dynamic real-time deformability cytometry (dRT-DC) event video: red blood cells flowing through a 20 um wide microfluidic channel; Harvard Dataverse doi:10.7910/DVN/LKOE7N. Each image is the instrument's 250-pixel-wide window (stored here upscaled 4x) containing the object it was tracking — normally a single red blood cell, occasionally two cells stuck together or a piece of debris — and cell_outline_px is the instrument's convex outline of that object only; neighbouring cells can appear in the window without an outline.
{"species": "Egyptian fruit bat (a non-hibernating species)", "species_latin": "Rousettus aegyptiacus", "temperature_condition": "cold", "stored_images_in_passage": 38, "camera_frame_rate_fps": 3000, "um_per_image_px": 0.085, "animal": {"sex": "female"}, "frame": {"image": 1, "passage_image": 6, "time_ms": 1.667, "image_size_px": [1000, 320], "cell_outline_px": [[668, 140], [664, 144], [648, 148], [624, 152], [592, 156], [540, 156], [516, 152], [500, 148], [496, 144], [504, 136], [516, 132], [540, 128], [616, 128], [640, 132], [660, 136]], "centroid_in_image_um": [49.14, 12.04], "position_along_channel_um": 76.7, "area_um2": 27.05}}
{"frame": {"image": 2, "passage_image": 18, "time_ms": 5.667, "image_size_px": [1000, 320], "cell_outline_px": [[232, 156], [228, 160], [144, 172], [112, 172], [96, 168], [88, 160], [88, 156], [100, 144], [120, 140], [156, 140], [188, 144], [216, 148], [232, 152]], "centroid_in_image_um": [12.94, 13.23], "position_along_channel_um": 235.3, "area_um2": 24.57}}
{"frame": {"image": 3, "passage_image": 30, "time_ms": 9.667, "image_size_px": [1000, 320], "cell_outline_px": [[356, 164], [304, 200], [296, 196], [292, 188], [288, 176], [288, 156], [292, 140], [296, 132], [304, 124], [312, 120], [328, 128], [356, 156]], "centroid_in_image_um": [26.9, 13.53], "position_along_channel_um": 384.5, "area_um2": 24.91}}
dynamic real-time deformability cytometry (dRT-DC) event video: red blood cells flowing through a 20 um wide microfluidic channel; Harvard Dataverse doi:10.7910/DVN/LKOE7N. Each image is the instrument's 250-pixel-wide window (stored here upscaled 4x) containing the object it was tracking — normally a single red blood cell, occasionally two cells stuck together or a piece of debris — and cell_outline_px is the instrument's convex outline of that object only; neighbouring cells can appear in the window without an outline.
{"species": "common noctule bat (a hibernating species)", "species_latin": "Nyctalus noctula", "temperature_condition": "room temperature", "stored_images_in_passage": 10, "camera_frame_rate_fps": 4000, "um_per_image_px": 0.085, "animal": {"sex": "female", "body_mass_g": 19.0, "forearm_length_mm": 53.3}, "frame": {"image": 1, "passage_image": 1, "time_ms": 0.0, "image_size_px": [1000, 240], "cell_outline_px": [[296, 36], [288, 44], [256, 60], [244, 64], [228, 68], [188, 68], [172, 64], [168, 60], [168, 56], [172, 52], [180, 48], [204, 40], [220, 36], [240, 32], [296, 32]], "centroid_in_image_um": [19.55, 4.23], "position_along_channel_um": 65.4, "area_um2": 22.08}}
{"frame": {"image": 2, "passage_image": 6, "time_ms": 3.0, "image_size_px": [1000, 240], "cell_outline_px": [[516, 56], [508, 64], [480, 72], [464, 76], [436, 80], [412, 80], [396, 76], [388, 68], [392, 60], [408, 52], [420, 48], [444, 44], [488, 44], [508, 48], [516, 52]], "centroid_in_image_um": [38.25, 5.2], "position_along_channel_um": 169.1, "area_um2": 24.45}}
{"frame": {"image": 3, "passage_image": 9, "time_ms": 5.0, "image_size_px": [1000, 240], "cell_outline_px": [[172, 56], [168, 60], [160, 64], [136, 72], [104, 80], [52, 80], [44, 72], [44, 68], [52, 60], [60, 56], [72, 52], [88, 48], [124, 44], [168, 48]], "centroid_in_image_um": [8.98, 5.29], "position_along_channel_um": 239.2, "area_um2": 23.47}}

▶ Given task:
Your task is to retype all of the records exactly.

▶ Complete response:
dynamic real-time deformability cytometry (dRT-DC) event video: red blood cells flowing through a 20 um wide microfluidic channel; Harvard Dataverse doi:10.7910/DVN/LKOE7N. Each image is the instrument's 250-pixel-wide window (stored here upscaled 4x) containing the object it was tracking — normally a single red blood cell, occasionally two cells stuck together or a piece of debris — and cell_outline_px is the instrument's convex outline of that object only; neighbouring cells can appear in the window without an outline.
{"species": "Egyptian fruit bat (a non-hibernating species)", "species_latin": "Rousettus aegyptiacus", "temperature_condition": "cold", "stored_images_in_passage": 38, "camera_frame_rate_fps": 3000, "um_per_image_px": 0.085, "animal": {"sex": "female"}, "frame": {"image": 1, "passage_image": 6, "time_ms": 1.667, "image_size_px": [1000, 320], "cell_outline_px": [[668, 140], [664, 144], [648, 148], [624, 152], [592, 156], [540, 156], [516, 152], [500, 148], [496, 144], [504, 136], [516, 132], [540, 128], [616, 128], [640, 132], [660, 136]], "centroid_in_image_um": [49.14, 12.04], "position_along_channel_um": 76.7, "area_um2": 27.05}}
{"frame": {"image": 2, "passage_image": 18, "time_ms": 5.667, "image_size_px": [1000, 320], "cell_outline_px": [[232, 156], [228, 160], [144, 172], [112, 172], [96, 168], [88, 160], [88, 156], [100, 144], [120, 140], [156, 140], [188, 144], [216, 148], [232, 152]], "centroid_in_image_um": [12.94, 13.23], "position_along_channel_um": 235.3, "area_um2": 24.57}}
{"frame": {"image": 3, "passage_image": 30, "time_ms": 9.667, "image_size_px": [1000, 320], "cell_outline_px": [[356, 164], [304, 200], [296, 196], [292, 188], [288, 176], [288, 156], [292, 140], [296, 132], [304, 124], [312, 120], [328, 128], [356, 156]], "centroid_in_image_um": [26.9, 13.53], "position_along_channel_um": 384.5, "area_um2": 24.91}}
dynamic real-time deformability cytometry (dRT-DC) event video: red blood cells flowing through a 20 um wide microfluidic channel; Harvard Dataverse doi:10.7910/DVN/LKOE7N. Each image is the instrument's 250-pixel-wide window (stored here upscaled 4x) containing the object it was tracking — normally a single red blood cell, occasionally two cells stuck together or a piece of debris — and cell_outline_px is the instrument's convex outline of that object only; neighbouring cells can appear in the window without an outline.
{"species": "common noctule bat (a hibernating species)", "species_latin": "Nyctalus noctula", "temperature_condition": "room temperature", "stored_images_in_passage": 10, "camera_frame_rate_fps": 4000, "um_per_image_px": 0.085, "animal": {"sex": "female", "body_mass_g": 19.0, "forearm_length_mm": 53.3}, "frame": {"image": 1, "passage_image": 1, "time_ms": 0.0, "image_size_px": [1000, 240], "cell_outline_px": [[296, 36], [288, 44], [256, 60], [244, 64], [228, 68], [188, 68], [172, 64], [168, 60], [168, 56], [172, 52], [180, 48], [204, 40], [220, 36], [240, 32], [296, 32]], "centroid_in_image_um": [19.55, 4.23], "position_along_channel_um": 65.4, "area_um2": 22.08}}
{"frame": {"image": 2, "passage_image": 6, "time_ms": 3.0, "image_size_px": [1000, 240], "cell_outline_px": [[516, 56], [508, 64], [480, 72], [464, 76], [436, 80], [412, 80], [396, 76], [388, 68], [392, 60], [408, 52], [420, 48], [444, 44], [488, 44], [508, 48], [516, 52]], "centroid_in_image_um": [38.25, 5.2], "position_along_channel_um": 169.1, "area_um2": 24.45}}
{"frame": {"image": 3, "passage_image": 9, "time_ms": 5.0, "image_size_px": [1000, 240], "cell_outline_px": [[172, 56], [168, 60], [160, 64], [136, 72], [104, 80], [52, 80], [44, 72], [44, 68], [52, 60], [60, 56], [72, 52], [88, 48], [124, 44], [168, 48]], "centroid_in_image_um": [8.98, 5.29], "position_along_channel_um": 239.2, "area_um2": 23.47}}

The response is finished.